I wish I had photos, but I don't. On the Cispus River, in SW Washington, the river runs high and fast during floods. It was eroding the bank during floods and threatening a road. Logs were not placed across the whole river. Instead, they made some log structures which were anchored into the river bank and those have worked to kind of slow the water down along the river bank. They've stayed put through some big floods--the river is a mountain river and untamed so prone to wander around and take out bridges and stuff. Perhaps there is a write up on that somewhere. I'll take a look.


----------



## catbuster (Mar 15, 2020)

Removing obstacles in a water flow only allows water to move faster, which will increase the scouring effect. Having something in the way causes the head (energy) in the channel to drop and decreases your bank erosion.

If what you’re looking for is to shoot that water downstream as fast as possible while preventing bank erosion, then you have to line the channel. That will take away the “natural” look but achieve that goal. Just prepare to pay up. Channel lining (cyclopean rip rap) is a halfway decent solution, as would be a gabion basket wall.

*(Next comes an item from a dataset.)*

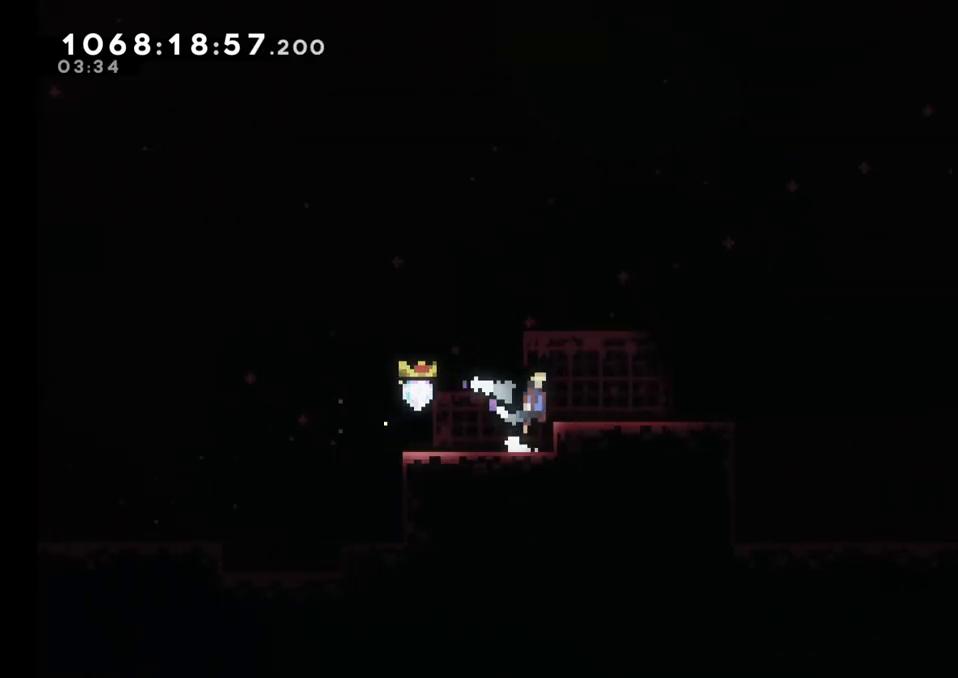
{"buttons": [], "left_stick": "right", "right_stick": "center", "events": [[117, "B", "up"], [233, "L2", "up"], [383, "B", "down"], [467, "B", "up"]]}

Otherwise, leave the logs there unless there is a significant blockage holding up the *majority* of the flow. They’ll actually help your problem.


----------



## slowp (Mar 15, 2020)

If you are interested, google *Engineered Log Jams* and articles and pictures will pop up. I do know the Cispus structures have really worked to stop the bank erosion and that river has had some flooding since those were put in.


----------



## jwalk2c (Mar 15, 2020)

"they made some log structures which were anchored into the river bank"
That may help, The only possible reason I can thing of that it may not is the ground is so soft in this bottom area. I think the creek bank is so tall from deposits of sand and silt left when the water recedes from past flooding. You have to go uphill to get to the edge of the creek bank . That is one reason I cut a trough to the creek was to let some of the water drain from nearby runoff. The tall creek bank was holding back runoff from hillside..


----------



## jwalk2c (Mar 15, 2020)

_"leave the logs there unless there is a significant blockage holding up the *majority* of the flow."_
That's exactly the problem I am trying to solve and describe. Each large tree that falls in causes a "significant blockage" and does indeed hold up the majority of the flow. The blockage grows until the surrounding soft banks are undermined and the water will find a way to move the blockage or cut through the bank bringing another tree down in the process. The banks do have some clay content, and the downstream neighbor I spoke of, void of tress, has a winding natural shaped creek, with out erosion. Mine is relatively straight in comparison. I do appreciate yours and everyone's comments. It has given me a lot to think about.


----------



## jwalk2c (Mar 15, 2020)

northmanlogging said:


> 5/8 bog standard cable, avoid anything with too course of wire pattern, or too fine, one will kink and break the other with will fray and break... Now having said that, I've done some pretty dumb stuff with 1/4 aircraft cable and made it work, 3/8-1/2" cable works good as long as your careful not to pull real hard, same with 9/16, but 5/8 will put up with a lot of stupid before it breaks
> 
> use chains or proper cable chokers, available through Bailey's online and cheap. (actually I'm pretty sure you can get 5/8's cable through them as well)
> 
> ...


Thank you for the advice. Yea I have used some pretty small cable myself in felling trees. 
Your correct. Webbing has no abrasion resistance. I wrapped on end around a bucket tooth trying to lift one log, that 4 in. strap snapped instantly.
Just took you guys here to confirm this before I actually realized it.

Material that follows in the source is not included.